→ **ENTRIES SUPPLIED**
* * * * * * *

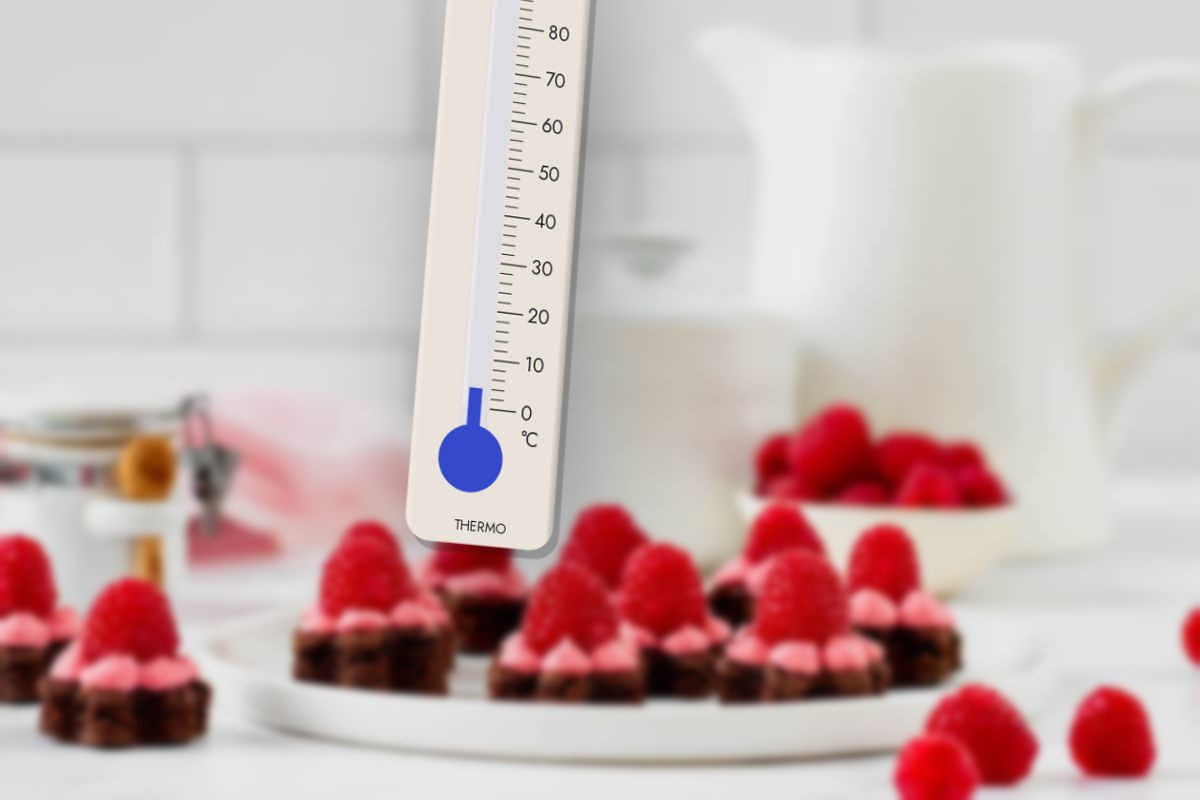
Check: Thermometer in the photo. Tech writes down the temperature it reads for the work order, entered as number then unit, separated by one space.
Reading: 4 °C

* * * * * * *

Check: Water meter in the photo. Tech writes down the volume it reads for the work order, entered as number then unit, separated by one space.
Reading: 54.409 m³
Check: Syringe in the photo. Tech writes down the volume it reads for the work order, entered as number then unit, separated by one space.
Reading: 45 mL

* * * * * * *

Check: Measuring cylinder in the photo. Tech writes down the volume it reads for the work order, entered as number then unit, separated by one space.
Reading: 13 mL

* * * * * * *

→ **TASK TO COMPLETE**
Copy out the records word for word, from the line that contains "Check: Measuring cylinder" through the line that contains "Reading: 13 mL", including both of those lines.

→ **SOLUTION FOR THIS PROBLEM**
Check: Measuring cylinder in the photo. Tech writes down the volume it reads for the work order, entered as number then unit, separated by one space.
Reading: 13 mL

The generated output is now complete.